Devil’s club reproduces by forming colonal colonies through a layering process. What can appear to be several different plants may actually have all been one plant originally, with the clones detaching themselves after becoming established by laying down roots.

This species usually grows in moist, dense forest habitats, and is most abundant in old growth conifer forests. It is found from Southcentral Alaska down throughout Southeastern Alaska to western Oregon and eastward to western Alberta and Montana.  Disjunct native populations also occur over 900 miles away in Lake Superior on Isle Royale and Passage Island, Michigan and Porphyry Island and Slate Island, Ontario.  I personally have seen Devil’s Club here and there in the higher elevations in marshy areas of the San Juan Mountains surrounding Pagosa Springs, Colorado.  The plants are not as large as those in Alaska, but then again, Alaska grows things big.

The completed "Chilkat Devil's Club" painting on canvas for NNAAPC by Clarissa Rizal - March 2012

Design Description of the painting entitled “Chilkat Devil’s Club”
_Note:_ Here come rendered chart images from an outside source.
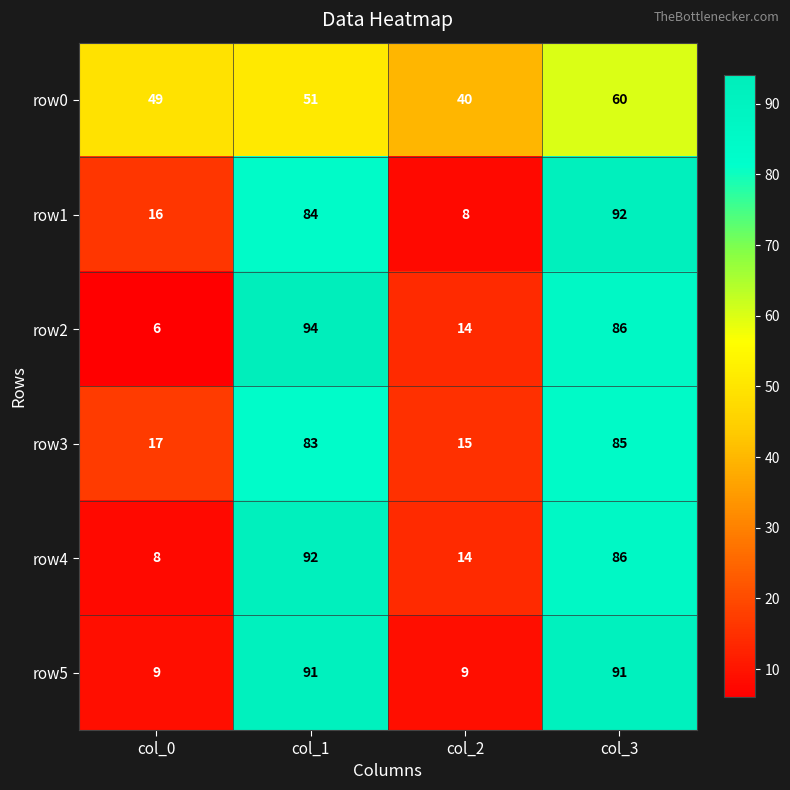

What is the total value across all series at col_1?

495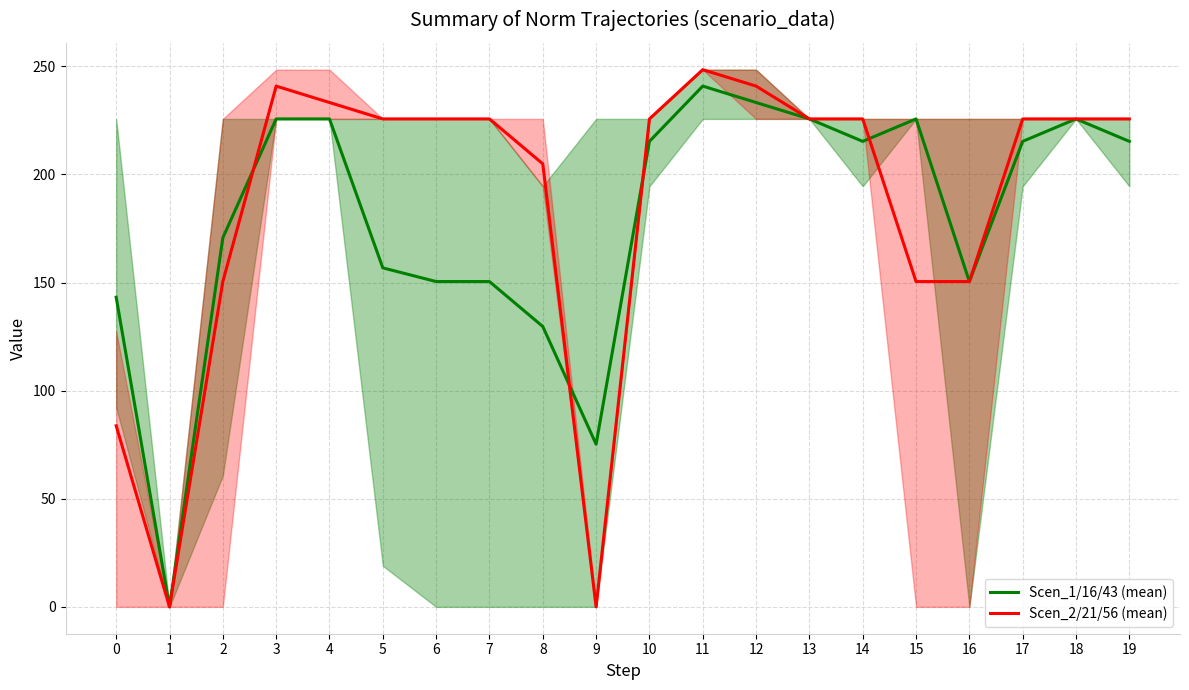

Which has a higher value, 11 or 0?

11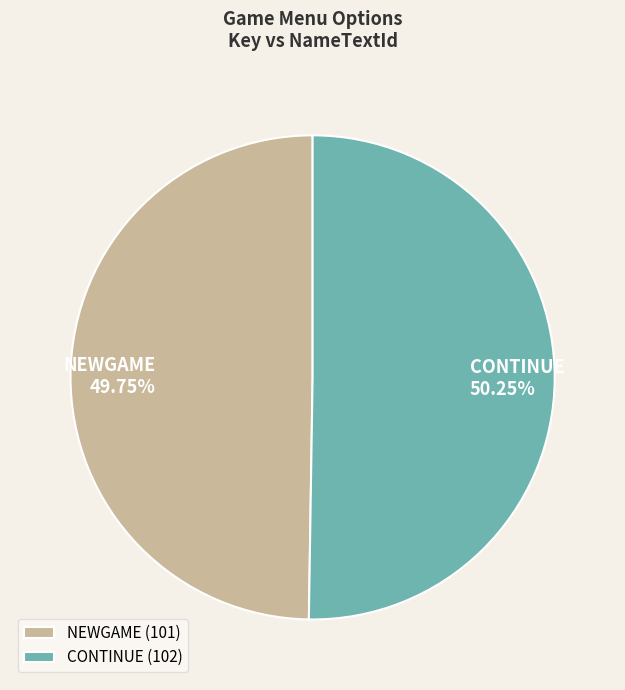

The CONTINUE slice represents 65% of the pie. True or false?

False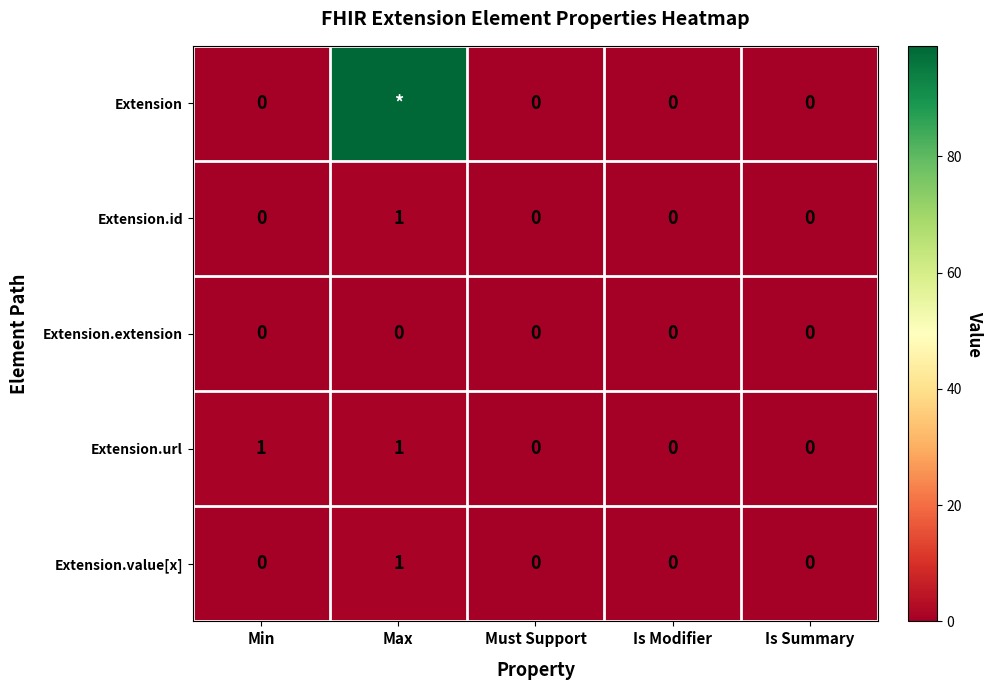

The Extension.extension series shows 0 at Is Summary. True or false?

True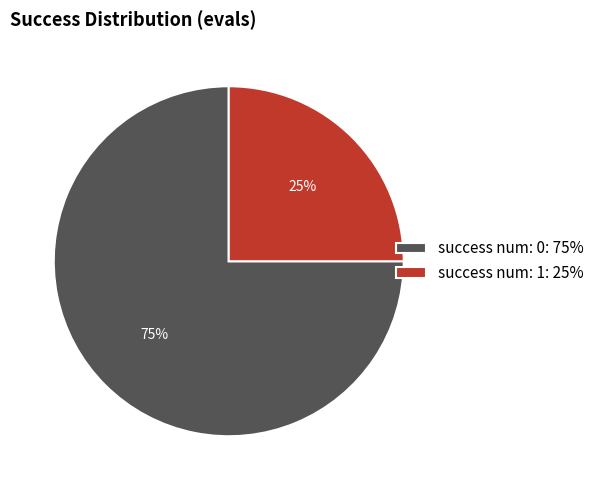

Combined, do success num: 1: 25% and success num: 0: 75% account for over 50%?

Yes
The stylized Chilkat ceremonial robe design depicts a smaller Chilkat robe within a larger Chilkat robe which is part of a series of Chilkat robes portraying “a robe within a robe” image.  This particular theme is one that tells the story of the transference of indigenous knowledge healing methods from one person to another, or from one tribe to another, from one community to another, of from one culture to another; this is shown by way of the main human face (the Creator) who has gifted us the Devil’s Club and is flanked by the human faces on the top and left corner of the main robe who are holding the smaller robe (center lower half outlined in the yellow/black border) showing the recipient (smaller human face) of the healing knowledge and simultaneously the recipient of the healing modality.  In this case, although the Devil’s Club signifies the ancient healing methodology of the indigenous peoples mainly of the Northwest Coast across the Northern part of the U.S. and southern Canada to Ontario, because of small cottage industries in Alaska and Canada who are creating healing salves, teas and tinctures, the healing properties of Devil’s Club is available to anyone in the world.